A month!?  The wheels are already spinnin'!  The closing costs for HHI are high because of S. Carolina requiring an attorney so....the next contract may be thru Disney direct.  One important thing for us was to get into the system without having to buy 160 points.  I am thinking 130 would be a nice number for just the two of us.....for now.  With the banking and borrowing, we should be ok at that number but that could change. Depends on how deep Mickey sank his teeth in!!!

We just went under contract on a small 50 pt HHI contract; a getaway for DH and I.  We also have a week at Grande Vista in Orlando eoy and a HHI week also for when we travel with the kids or friends and need a full 2 bedroom.  I understand what you are saying about staying on property.  I am looking forward to the flexibility of a point system in addition to our Marriotts.  I am thinking 2 or 3 smaller contracts should suffice.....for now......


----------



## SDKath (Mar 30, 2008)

:hysterical: Ok, WHILE you are in escrow, addonitis starts spreading through your body.  Sorry.  I should correct my above post.  Medically incorrect information is bad on the web.


----------



## laxmom (Mar 30, 2008)

No, leave it!  Just amend it to include the caution that it can lead to obsessive compulsive tendencies!


----------



## Steamboat Bill (Mar 30, 2008)

I have a chronic case of addonitis as I have bought 7 different DVC contracts adn still looking for more.


----------



## SDKath (Mar 31, 2008)

Steamboat, where do you own and how many points?  Are you picking up resale contracts?  You must be having fun....


Katherine


----------



## JudyS (Mar 31, 2008)

Steamboat Bill said:


> I have a chronic case of addonitis as I have bought 7 different DVC contracts adn still looking for more.

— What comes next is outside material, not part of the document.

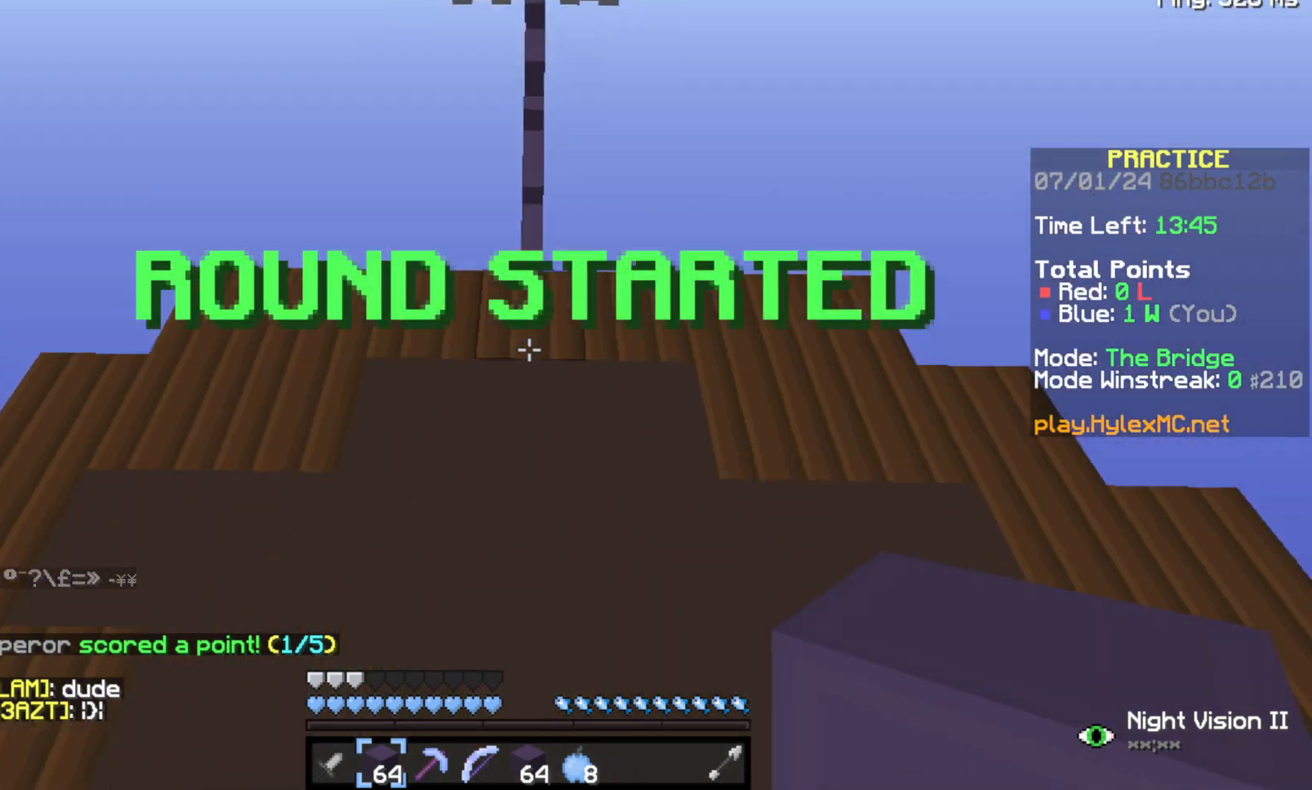
{"keys": ["space", "w"], "events": [[433, "space", "down"]]}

I have this problem, too, but I am generally able to control it by buying another II-affiliated timeshare to use for trading in!  Good thing, because I really can't afford more DVC points!

How bad a "mouse bite" do I have?  Well, I was there four weeks ago, and I'm going back week after next!


----------



## Janette (Mar 31, 2008)

We get e-mails from our resale company almost daily so it's great to be able to look for just the right contracts for our use year. If we have a few extra points we can always go the 13 miles out to the island for a little get-a-way. It is amazing how these mouse bites don't even hurt. I guess watching the epcot fireworks from our room at Beach Club was good medicine for bites.


----------



## tomandrobin (Mar 31, 2008)

Ah, the lure of Disney, back to the parks. 

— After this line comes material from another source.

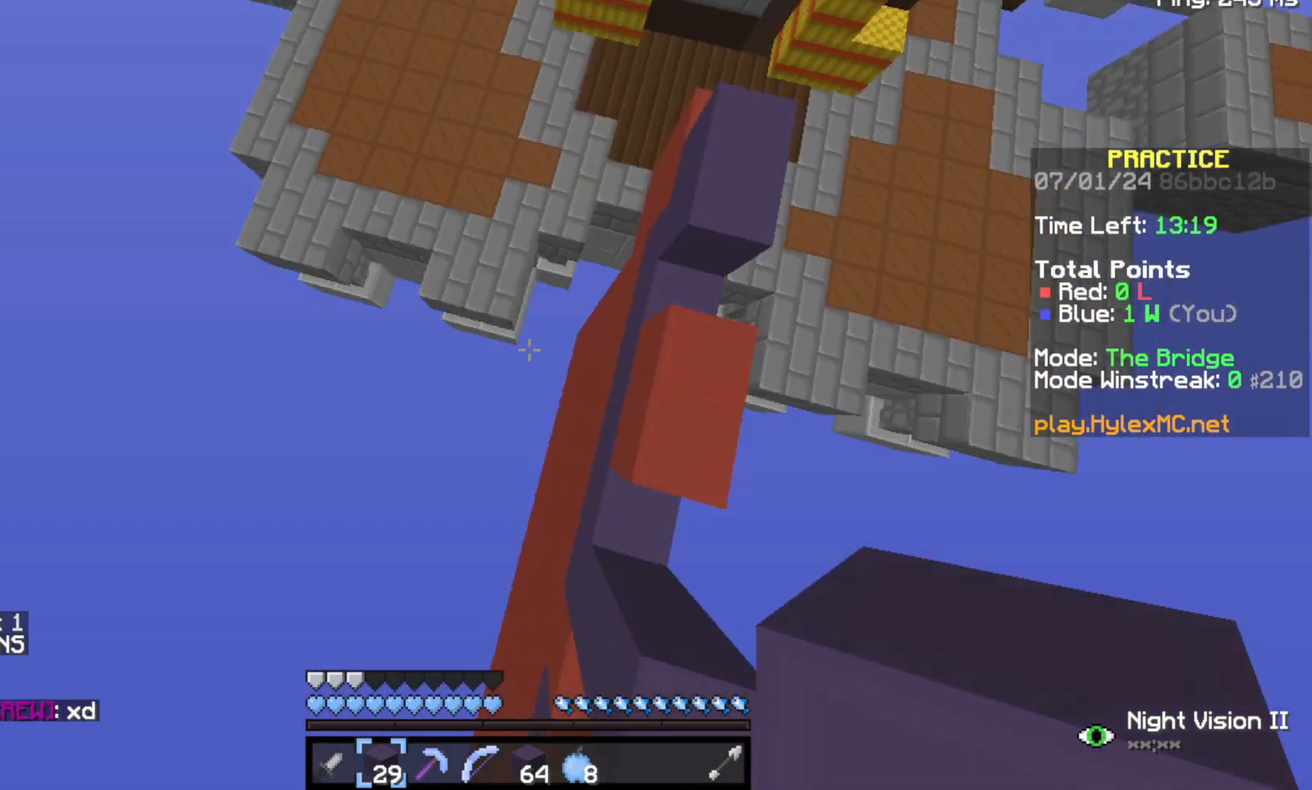
{"keys": ["space", "w"], "events": []}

We go in 10 day, Vero Beach end of May and July 4th weekend!!!


----------



## Steamboat Bill (Mar 31, 2008)

SDKath said:


> Steamboat, where do you own and how many points?  Are you picking up resale contracts?  You must be having fun....
> 
> 
> Katherine



I started with 500 VWL points in 2001 and then added 850 SSR points, I recently sold the VWL points for about a $6,000 profit.

I decided to sell VWL and buy SSR as the annual dues was the lowest and I never book any DVC at the 11 month window as I live 3 hours away and HATE the crowds so I like to go in off season.

My original plan (in 2001) was to use points for DCL, but I have since learned that this is not a good use of points. I end up renting about 1/2 of my points each year and that easily pays for my other annual dues and gives me a free vacations as the resale value on my SSR contracts can all be sold for a profit now.

I buy everything directly from Disney and pay on my credit card (getting FF miles) and pay it off in full in 30 days. DVC is the ONLY timeshare that I know of where you can consistently buy from the developer at normal prices and sell in 3-5 years for a profit. This has been happening since 1991 and is no guarantee that it will continue.

I will add-on in California, Hawaii, and Contemporary resort when they are released and may even sell a SSR contract or two. It depends on the new annual dues at those new resorts.


----------



## SDKath (Mar 31, 2008)

WOW!  They should create an "elite" status just for you!  850 at SSR.  Very savvy about the MF issue with so many points too.  In your case, even a few cents difference matters.

We only have AKV so far but will add on in CA for certain and more than likely in HI when it goes on sale.  The downside for us is that we live 3000 miles from WDW.  But DL is only an hour or so.  

Katherine


----------



## Becky (Apr 11, 2008)

Janette,

Congratulations on your purchase and Welcome Home!!!  We just returned from an Easter trip to SSR. It was beautiful and so relaxing. 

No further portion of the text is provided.